As a response to the initiative of the Bombay women and Forum Against Rape, women in other cities organized similar groups. Below is an excerpt from a newsletter of women in New Delhi.
 
Amrita Radha 
Stri Sangharsh 
C - 3 Press Enclave 
New Delhi 110017 
India
 
Since February 1980 women's groups in different centers have been involved in a campaign against rape. We started with the Mathura case and put forward a set of demands focused on rape in police stations and the lacunae in the rape law. Towards this, we had in Delhi a week long program of street plays, area meetings, and seminars, — culminating in a demonstration on International Women's Day.
 
After the demonstration, women's organisations here began to get requests from women for support, legal aid, etc. All of us felt the need for a women's home — a place to which women could come for refuge, shelter, and support. The existing institutions are themselves said to be exploiting women as prostitutes or low paid wage earners. The Joint Action Committee has decided to start a campaign to demand the setting  up of a battered women's home, which could be run by women's organisations/groups.
 
Work in Delhi - Stri Sangharsh. As part of the campaign we have suggested the formation of a rape crisis cell which would offer support and aid to rape victims. Members of Stri Sangharsh are already working in an informal cell, but we hope to expand and formalise this. At the moment we are involved in two cases: (1) Sunlight Colony.
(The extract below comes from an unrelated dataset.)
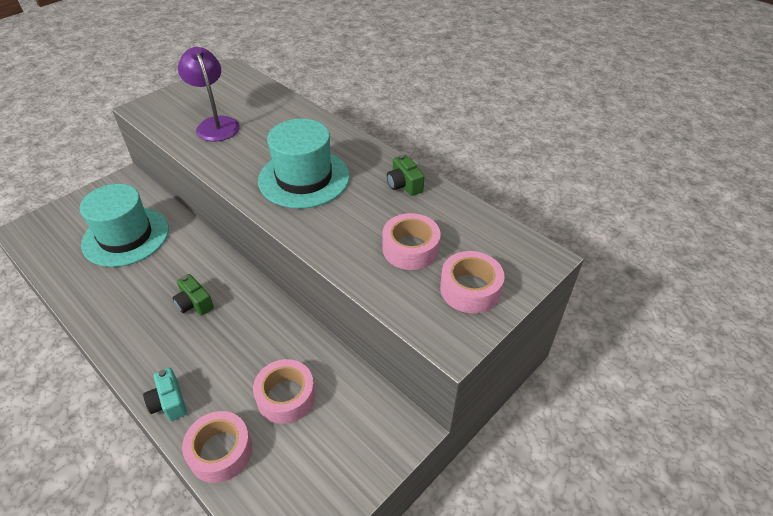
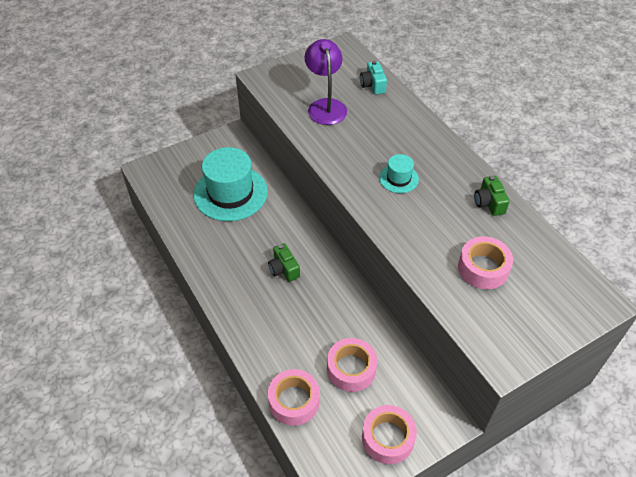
camera: 15 degrees right, 5 degrees up
(169, 402) = (257, 351): turquoise camera -> turquoise camera (373, 85)
(304, 178) = (398, 178): turquoise hat -> turquoise hat, size x0.48
(470, 289) = (528, 317): pink tape -> pink tape (388, 438)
A thirteen year old girl was raped by a local gunda, who has already had a series of convictions for smuggling, assault, etc. The gunda has terrorised the basti people and has recently been let out on bail, in spite of the petition presented by the basti people, asking that he be not be given ball. (2) Khan Market. The son of a local meat walla and two of his friends attempted to rape a 24 year old woman who worked as a servant in the area. She escaped from them and a case of assault has been lodged. All three are out on bail, and have asked for a "settlement".
 
We have just finished an investigative report into mass CRP rape in the Santhal Parganas. One of the reasons why we took up this issue was that we felt that police rape outside the police station is increasingly acquiring an institutionalized form, and we haven't emphasized this as yet in the campaign. The pamphlet will soon be printed and distributed. It would be great if you could write back and tell us how many copies you'd like, and whether you'd like Hindi or English ones. We'd like to sell them for 25p each.